■ Извлечённый текст

# # # #

Вот, Например, как обстояли дела у англичан в 1940 году. «Конструкция радаров не была еще окончательно отработана, — пишет Р. Кларк в книге „Рождение бомбы“. — …Передатчик БПО (береговая противолодочная оборона), работавший весьма успешно, изготовляли при помощи ножовки и некоторых других столь же „совершенных“ инструментов. Сами установки были чрезвычайно примитивными».

А ведь в тот момент англичане определенно лидировали, находясь «далеко впереди» заокеанских союзников, которые тогда же, как дает понять Кларк, воспользовались британским секретом «черного ящика» (конспиративный псевдоним радара), чтобы потом, уже после войны, отстаивать свой приоритет. Наконец, американцы пришли к такой формулировке: «Идея радиолокации возникла независимо у различных лиц и в разных странах мира после того, как импульсная техника оказалась пригодной для обнаружения таких объектов, как самолеты и корабли».

«После того, как…» Чтобы какая бы там ни было техника подошла для радиоразведки в небе и на море, ее предстояло сперва задумать и создать специально для этого, заранее, не говоря уж о необходимости поставить саму цель! Так что, пожалуй, ничего невероятного нет в предположении П. К. Ощепкова: «Первые наши успехи, по-видимому, и послужили толчком к тому, что „разные лица“ и „разные страны“ вдруг… возгорелись страстью к этой технике…»

Короткие волны — долгий путь

Радиолампам по причине их слабосильности долго и упорно отказывали в видах на сколько-нибудь значительное будущее. И вдруг в октябре 1919 года довольно странно прозвучало заявление, что они вопреки всеобщему скепсису со временем сыграют «весьма важную роль».

Это интересное пророчество высказал М. А. Бонч-Бруевич, который еще в 1915 году сконструировал первую в России вакуумную электронную лампу.

Семимильными шагами двинулась вперед наша электровакуумная промышленность после революции. В 1920 году на Ходынке уже эксплуатировался радиопередатчик, собранный на отечественных лампах. А через три года пришел заказ от знаменитой немецкой фирмы «Телефункен» на советские 25-киловаттные радиолампы, которые были в пять раз мощнее самых лучших германских.

Однако при освоении диапазона УКВ королева радиотехники, быстро завоевавшая симпатии во всем мире, внезапно объявила саботаж. Почему? Вспомните ее классическую схему: катод, анод, а между ними сетка. Промежуточный электрод добавлен для того, чтобы управлять электронами, несущимися от катода к аноду. Он играет роль шлюза, способного то задерживать поток частиц, то подгонять его, — так рождаются колебания. Длинноволновые и коротковолновые. По сравнению с их периодом время пробега электронов от катода к аноду пренебрежимо мало. Но при столь быстрых изменениях электромагнитного поля, как в области УКВ, система отказывает — здесь проявляется ее неповоротливость.

# # # #

Перечислите, пожалуйста, всех людей, названных по фамилии в тексте о радиолокации, в порядке их первого упоминания.

# # # #

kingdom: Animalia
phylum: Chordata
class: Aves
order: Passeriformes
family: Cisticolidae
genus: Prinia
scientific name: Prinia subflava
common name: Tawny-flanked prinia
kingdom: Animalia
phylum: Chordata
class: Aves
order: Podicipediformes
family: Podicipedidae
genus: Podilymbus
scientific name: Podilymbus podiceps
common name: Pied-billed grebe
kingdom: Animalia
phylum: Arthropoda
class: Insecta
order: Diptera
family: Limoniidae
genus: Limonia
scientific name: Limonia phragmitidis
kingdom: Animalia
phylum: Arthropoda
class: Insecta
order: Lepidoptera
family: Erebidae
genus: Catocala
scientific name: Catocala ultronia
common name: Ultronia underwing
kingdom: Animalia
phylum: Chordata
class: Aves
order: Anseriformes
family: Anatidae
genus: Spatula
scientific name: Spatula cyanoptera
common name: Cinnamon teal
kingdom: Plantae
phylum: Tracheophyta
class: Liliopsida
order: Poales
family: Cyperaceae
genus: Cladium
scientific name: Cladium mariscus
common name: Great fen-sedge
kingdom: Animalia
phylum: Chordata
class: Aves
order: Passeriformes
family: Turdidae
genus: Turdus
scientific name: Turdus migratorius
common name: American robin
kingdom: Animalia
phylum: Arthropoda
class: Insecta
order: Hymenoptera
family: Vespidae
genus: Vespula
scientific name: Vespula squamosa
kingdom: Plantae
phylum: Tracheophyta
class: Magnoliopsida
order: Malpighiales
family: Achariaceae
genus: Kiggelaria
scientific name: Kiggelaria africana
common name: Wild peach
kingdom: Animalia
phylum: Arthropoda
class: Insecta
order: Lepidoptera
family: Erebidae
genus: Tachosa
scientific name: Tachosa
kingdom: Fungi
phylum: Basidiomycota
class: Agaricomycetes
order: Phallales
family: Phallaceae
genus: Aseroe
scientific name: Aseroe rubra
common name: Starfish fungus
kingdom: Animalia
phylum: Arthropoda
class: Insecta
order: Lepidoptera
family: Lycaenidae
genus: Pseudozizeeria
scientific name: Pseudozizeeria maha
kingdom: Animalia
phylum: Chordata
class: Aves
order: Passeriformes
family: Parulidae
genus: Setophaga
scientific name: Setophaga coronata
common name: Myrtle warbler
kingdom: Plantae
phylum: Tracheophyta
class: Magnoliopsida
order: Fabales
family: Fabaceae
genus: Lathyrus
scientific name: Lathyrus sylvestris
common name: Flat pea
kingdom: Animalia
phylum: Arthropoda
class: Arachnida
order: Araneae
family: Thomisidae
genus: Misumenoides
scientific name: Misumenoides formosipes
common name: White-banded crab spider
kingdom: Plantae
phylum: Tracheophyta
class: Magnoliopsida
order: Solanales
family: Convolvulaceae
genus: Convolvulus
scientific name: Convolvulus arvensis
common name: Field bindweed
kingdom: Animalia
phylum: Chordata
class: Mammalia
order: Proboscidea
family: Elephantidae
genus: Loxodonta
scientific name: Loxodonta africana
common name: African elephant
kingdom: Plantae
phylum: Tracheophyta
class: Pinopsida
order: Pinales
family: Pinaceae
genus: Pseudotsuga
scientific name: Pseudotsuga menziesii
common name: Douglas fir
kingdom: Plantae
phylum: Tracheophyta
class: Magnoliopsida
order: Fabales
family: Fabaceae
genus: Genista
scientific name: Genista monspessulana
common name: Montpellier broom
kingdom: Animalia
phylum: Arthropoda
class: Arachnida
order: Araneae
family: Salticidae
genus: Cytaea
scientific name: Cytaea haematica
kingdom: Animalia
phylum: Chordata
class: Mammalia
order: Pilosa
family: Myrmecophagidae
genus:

# # # #

■ Результат задания
Р. Кларк
П. К. Ощепков
М. А. Бонч-Бруевич